Q: How do they normalize the data if the vendor won't provide the data?

A: (Eli Cooley) This is a great question. It’s hard enough to normalize data across hundreds of vendors, but you'll often find that a handful of vendors will not provide crucial data elements or will not provide data at all.You are left with two options before accepting a gap in information:
1) Develop an escalation process by which Senior Management gets involved to resolve content gaps. We are seeing this scenario more and more frequently. We have even seen distributors ending relationships with vendors who cannot provide necessary product content.
2) Shift from the mindset of "asking" for data to "getting" data. This can involve sourcing from the vendor website(s) or catalogs when necessary. Some distributors go so far as to take product measurements or images themselves.


Q: Greg, did you have to re-engineer your process for product data, that is getting what is needed from suppliers, from internal product managers etc. Today we struggle with this, and are often told the supplier cannot give us the data.

A: (Greg Palmer) Our product data collection process has been refined over the years. Once your data is clean and your attributes are normalized, create a spreadsheet of the attributes you want all suppliers to give you in each product category. Some will provide what you need, others may not. For the ones that do not, you may need to assign internal resources to translate what the supplier calls an attribute versus what you want to call it.


Q: I would like to get Eli's and Greg's opinion on ThomasNet

A: (Eli Cooley) I will assume that this question is referring to ThomasNet.com, and not the organization as a whole. The problem with assessing a site like ThomasNet is that, on one hand, it is arguably the industry-leading vertical search engine. I can't point to another resource that is demonstrably superior. On the other hand, many people I've spoken with are frustrated by ThomasNet's content and usability.


Q: How would you go about researching search-terms that customers use for each product?

A: (Greg Palmer) Your search logs and analytic software should be able to tell you what your customers are searching for. You will find out a lot of important information in your search logs.


Q: How important is design of a web site? What suggestions would you make to get your team on board for a web site redesign?

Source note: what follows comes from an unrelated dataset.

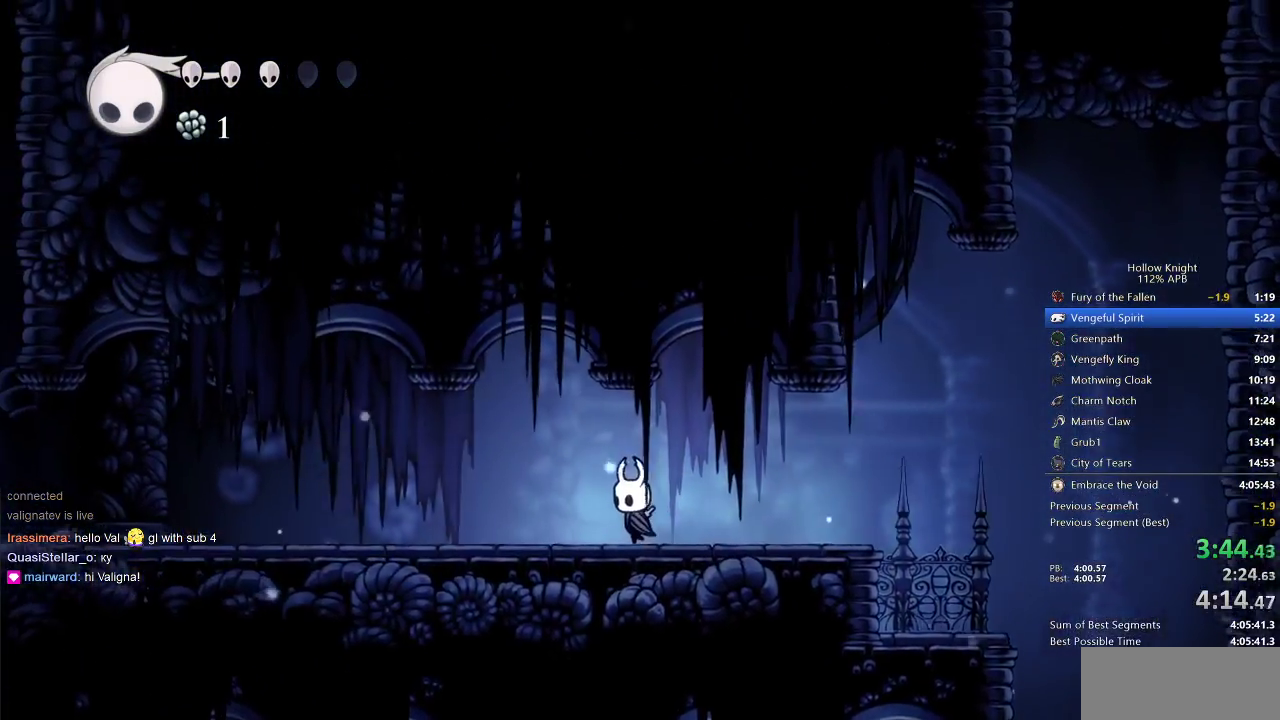
{"keys": ["left"], "events": [[267, "nail", "down"], [350, "nail", "up"]]}
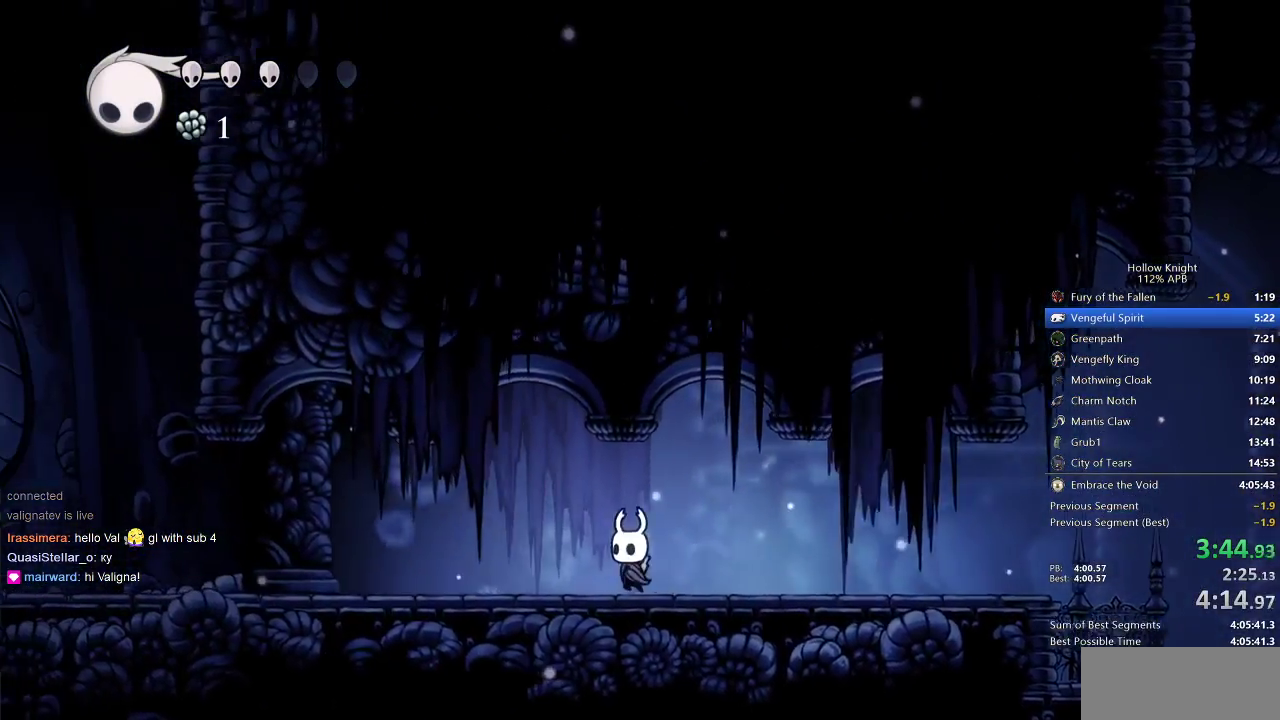
{"keys": ["left"], "events": []}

A: (Greg Palmer) Web site design and layout are critical elements to web site success. If your customers can't find what they are looking for quickly, they will leave and not come back. The fastest way to get your team on board is to ask your customers what they like and don't like about other sites. Make sure you get a good cross section of customers and design your site that makes sense. Some suggestions we received, we decided most customers may not want or need what was suggested. You need to also look at other best-in-class sites and go from there.

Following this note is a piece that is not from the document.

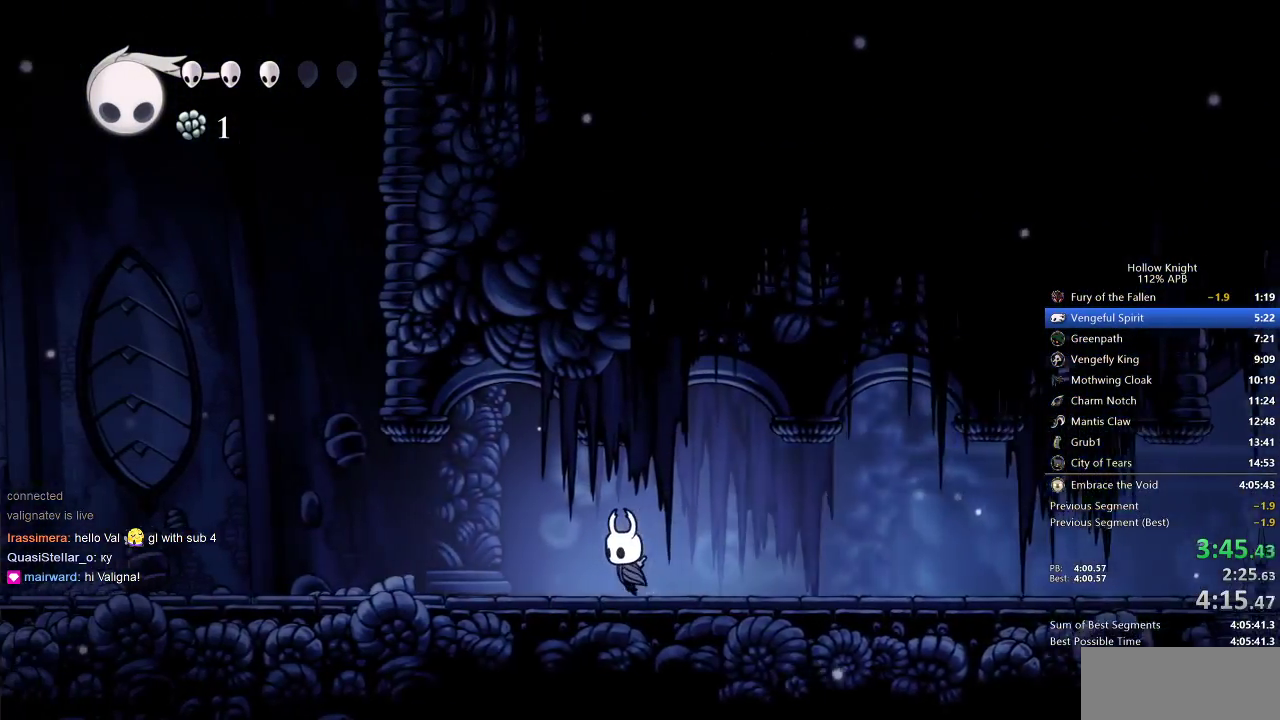
{"keys": ["left"], "events": []}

Q: I assume paid ads work. I am interested in particular how paid ads relate to industrial distributors.

A: (Eli Cooley) It really depends on the product portfolio of the industrial distributor. One thing is certain for any industrial distributor: some of the paid ads will work, and some won't. It's important to have a metrics-driven system that will maximize campaign effectiveness over time. For example, you might find that advertising to manufacturer part numbers is highly profitable for some brands and a waste of money for others. A system needs to be in place that will stop running the ads that are losing money and increase the ads that are working. Given the number of brands and product types most industrial distributors deal with, an analytical framework is critical. Even for a mid-sized distributor, the universe of potential keywords is often in the hundreds of thousands, with significant portions of opportunity lying in the "long tail."
Another important factor is the Distributor's brand awareness. If I'm seeing your name every time I search for certain types of products, your brand is in my head, whether I know it or not. This can be powerful for niche and regional distributors looking to expand their footprint. Of course, if your website is poor all bets are off.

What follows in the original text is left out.